I’m currently at the training camp in Cambridge for this year’s UK IMO squad. This afternoon I gave a talk to some of the less experienced students about combinatorics. My aim was to cover as many useful tricks for calculating the sizes of combinatorial sets as I could in an hour and a half. We started by discussing binomial coefficients, which pleasingly turned out to be revision for the majority. But my next goal was to demonstrate that we are much more interested in the fact that we can calculate these if we want than in the actual expression for their values.

Put another way, my argument was that the interpretation of \binom{n}{m} as the number of ways to choose m objects from a collection of n, or the number of up-and-right paths from (0,0) to (m,n) is more useful than the fact that \binom{n}{m}=\frac{n!}{m!(n-m)!}. The opening gambit was to prove the fundamental result underlying the famous construction of Pascal’s triangle that

\binom{n+1}{m+1}=\binom{n}{m}+\binom{n}{m+1}.

This is not a hard result to prove by manipulating factorials, but it is a very easy result to prove in the path-counting setting, for example.

So it turned out that the goal of my session, as further supported by some unsubtly motivated problems from the collection, was to convince the students to use bijections as much as possible. That is, if you have to count something awkward, show that counting the awkward thing is equivalent to counting something more manageable, then count that instead. For many simpler questions, this equivalence is often drawn implicitly using words (“each of the n objects can be in any subset of the collection of bags so we multiply…” etc), but it is always worth having in mind the formal bijective approach. Apart from anything else, asking the question “is this bijection so obvious I don’t need to prove it” is often a good starting-point for assessing whether the argument is in fact correct!

Anyway, I really wanted to show my favouriite bijection argument, but there wasn’t time, and I didn’t want to spoil other lecturers’ thunder by defining a graph and a tree and so forth. The exploration process encoding of trees is a strong contender, but today I want to define quickly the Prufer coding for trees, and use it to prove a famous result I’ve been using a lot recently, Cayley’s formula for the number of spanning trees on the complete graph with n vertices, n^{n-2}.

We are going to count rooted trees instead. Since we can choose any vertex to be the root, there are n^{n-1} rooted trees on n vertices. The description of the Prufer code is relatively simple. Take a rooted tree with vertices labelled by [n]. A leaf is a vertex with degree 1, other than the root. Find the leaf with the largest label. Write down the label of the single vertex to which this leaf is connected, then delete the leaf. Now repeat the procedure, writing down the label of the vertex connected to the leaf now with the largest label, until there are only two vertices remaining, when you delete the non-root vertex, and write down the label of the root. We get a string of (n-1) labels. We want to show that this mapping is a bijection from the set of rooted trees with vertices labelled by [n] to [n]^{n-1}.

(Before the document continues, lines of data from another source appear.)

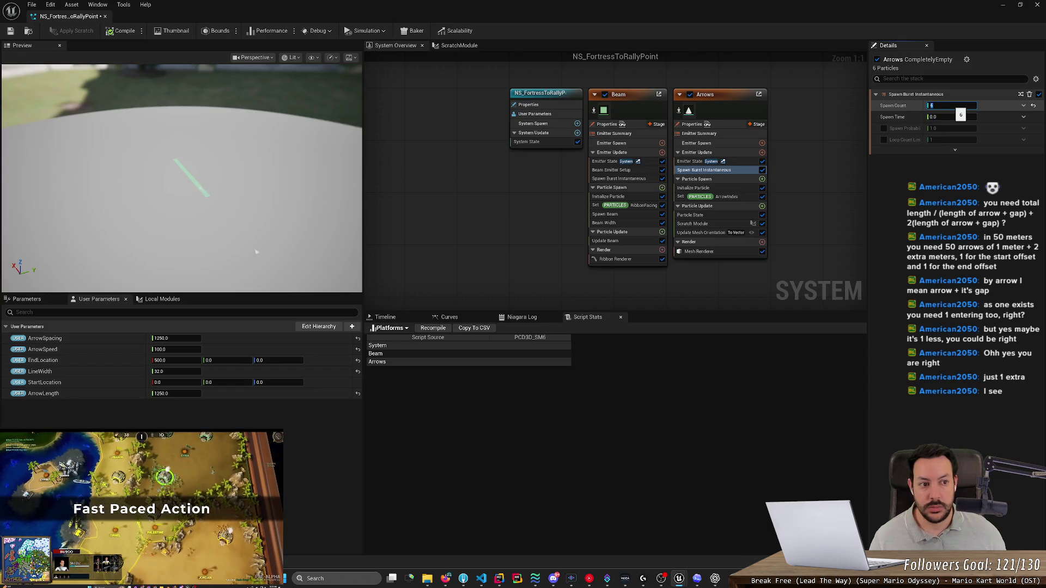
type("2")
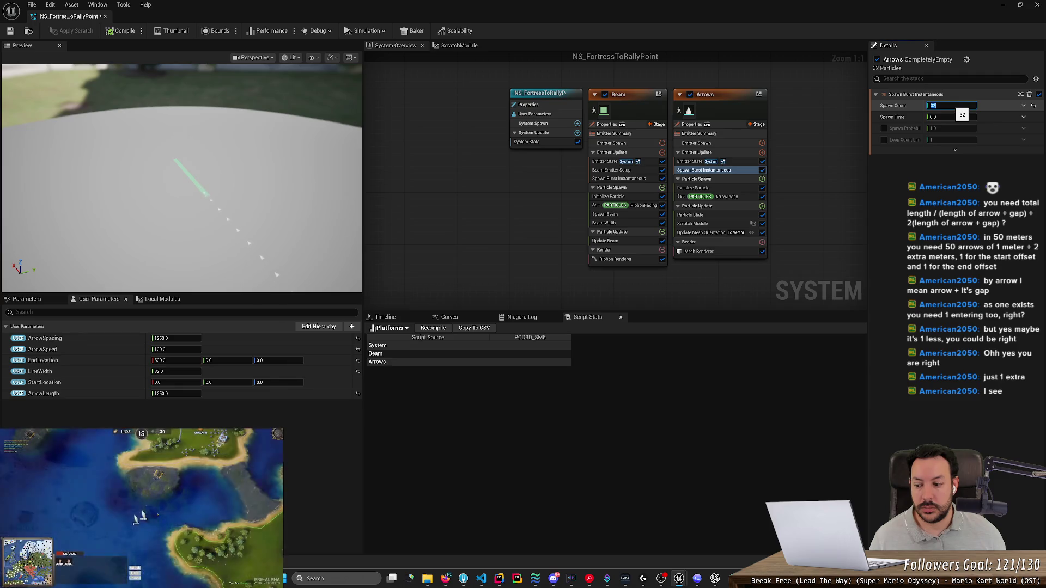
key("Return")
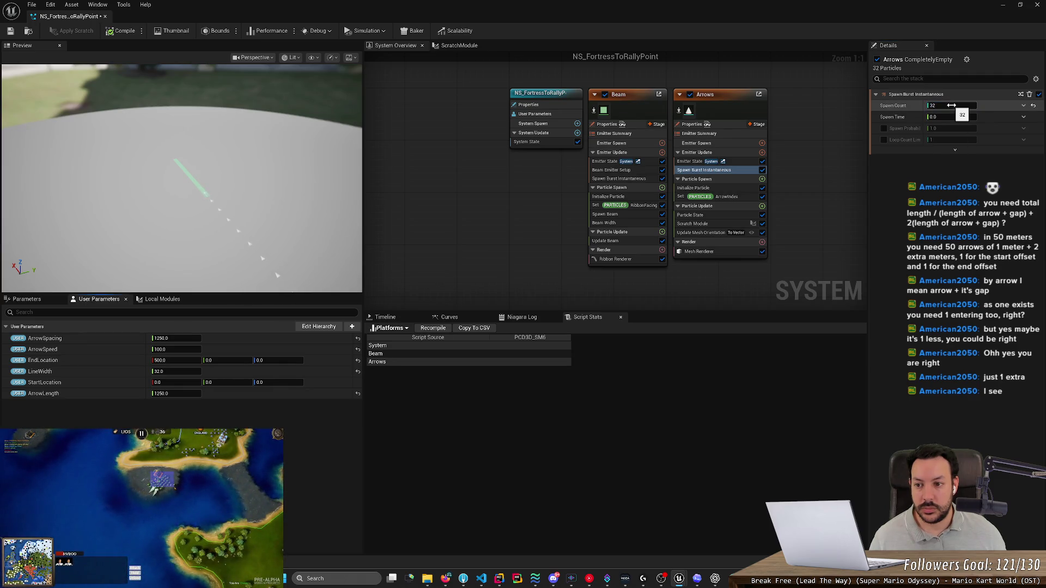
left_click(456, 45)
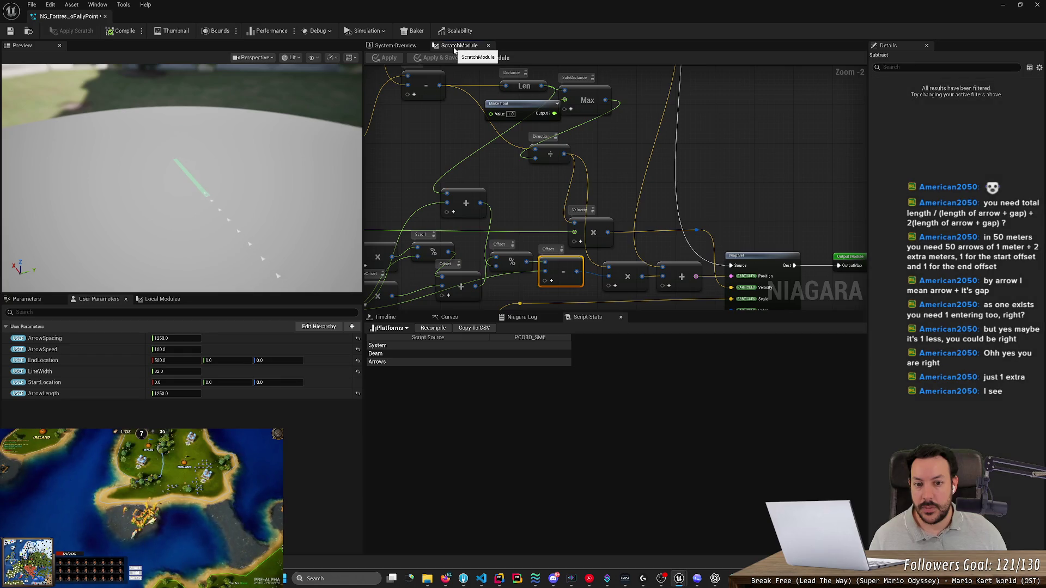
Step: Set the ArrowSpacing and ArrowLength user parameters both to 0
scroll(534, 211, "down", 4)
scroll(513, 250, "up", 4)
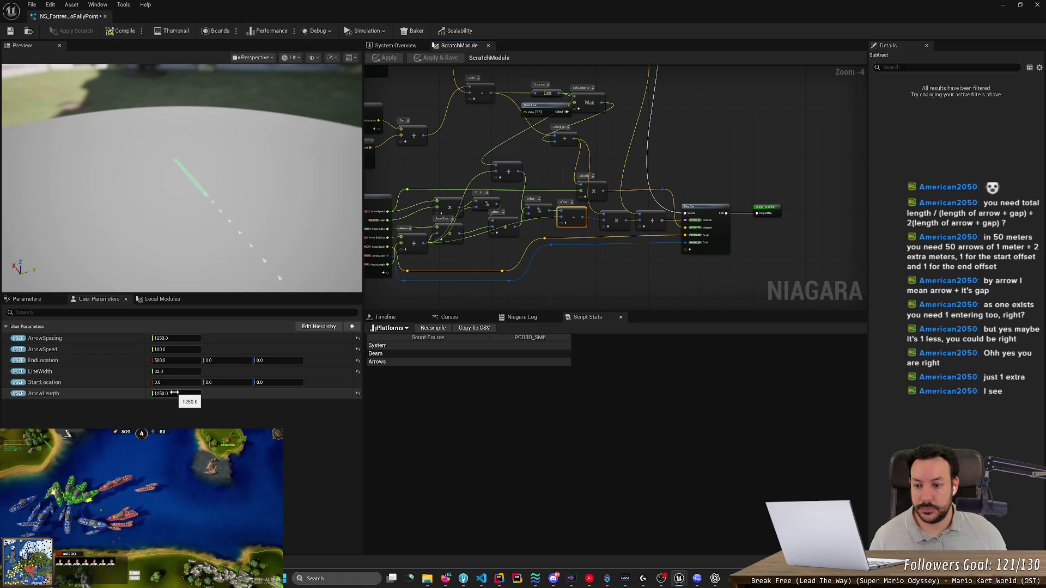
left_click(173, 339)
type("0")
key("Tab")
key("Tab")
key("Tab")
key("Tab")
key("Tab")
type("0")
key("Return")
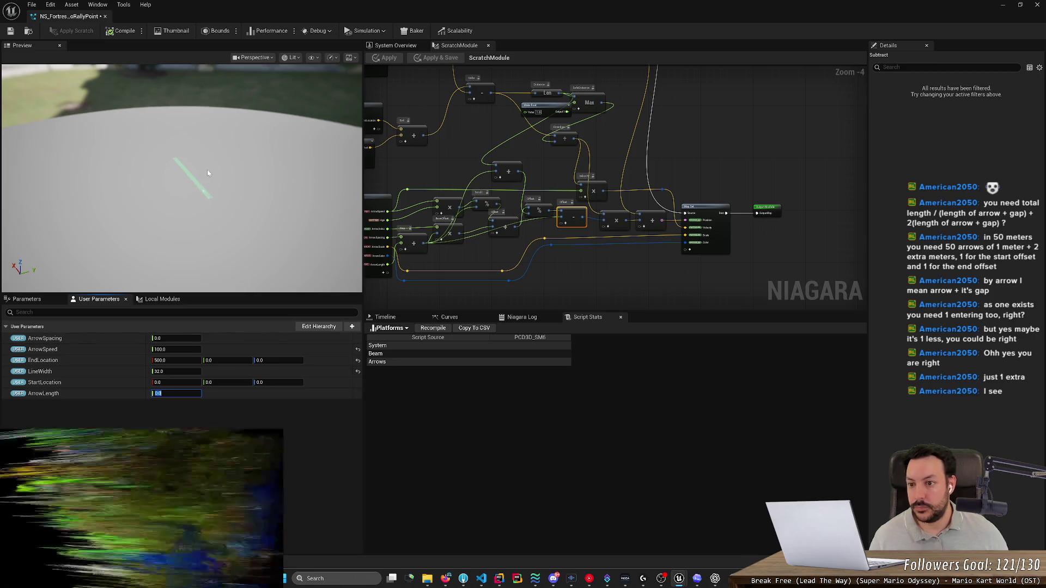
Step: Orbit the preview and drag ArrowLength up to about 685 until cone arrows appear
left_click(211, 173)
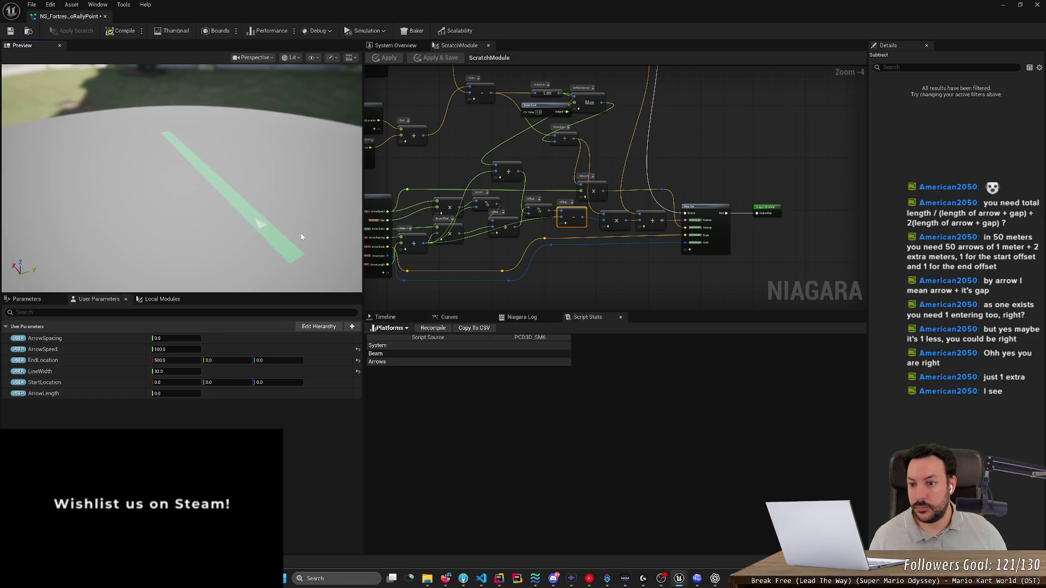
left_click_drag(297, 263, 222, 247)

Let’s record informally how we would recover a tree from the Prufer code. First, observe that the label of any vertex which is not a leaf must appear in the code. Why? Well, the root label appears right at the end, if not earlier, and every vertex must be deleted. But a vertex cannot be deleted until it has degree one, so the neighbours further from the root (or ancestors) of the vertex must be removed first, and so by construction the label appears. So know what the root is, and what the leaves are straight away.

In fact we can say slightly more than this. The number of times the root label appears is the degree of the root, while the number of times any other label appears is the degree of the corresponding vertex minus one. Call this sequence the Prufer degrees.

So we construct the tree backwards from the leaves towards the root. We add edges one at a time, with the k-th edge joining the vertex with the k-th label to some other vertex. For k=1, this other vertex is the leaf with maximum label. In general, let G_k be the graph formed after the addition of k-1 edges, so G_1 is empty, and G_n is the full tree. Define T_k to be the set of vertices such that their degree in G_k is exactly one less than their Prufer degree. Note that T_1 is therefore the set of leaves suggested by the Prufer code. So we form G_{k+1} by adding an edge between the vertex with label appearing at position k+1 in the Prufer sequence and the vertex of T_k with maximum label.

Proving that this is indeed the inverse is a bit fiddly, more because of notation than any actual mathematics. You probably want to show injectivity by an extremal argument, taking the closest vertex to the root that is different in two trees with the same Prufer code. I hope it isn’t a complete cop out to swerve around presenting this in full technical detail, as I feel I’ve achieved by main goal of explaining why bijection arguments can reduce a counting problem that was genuinely challenging to an exercise in choosing sensible notation for proving a fairly natural bijection.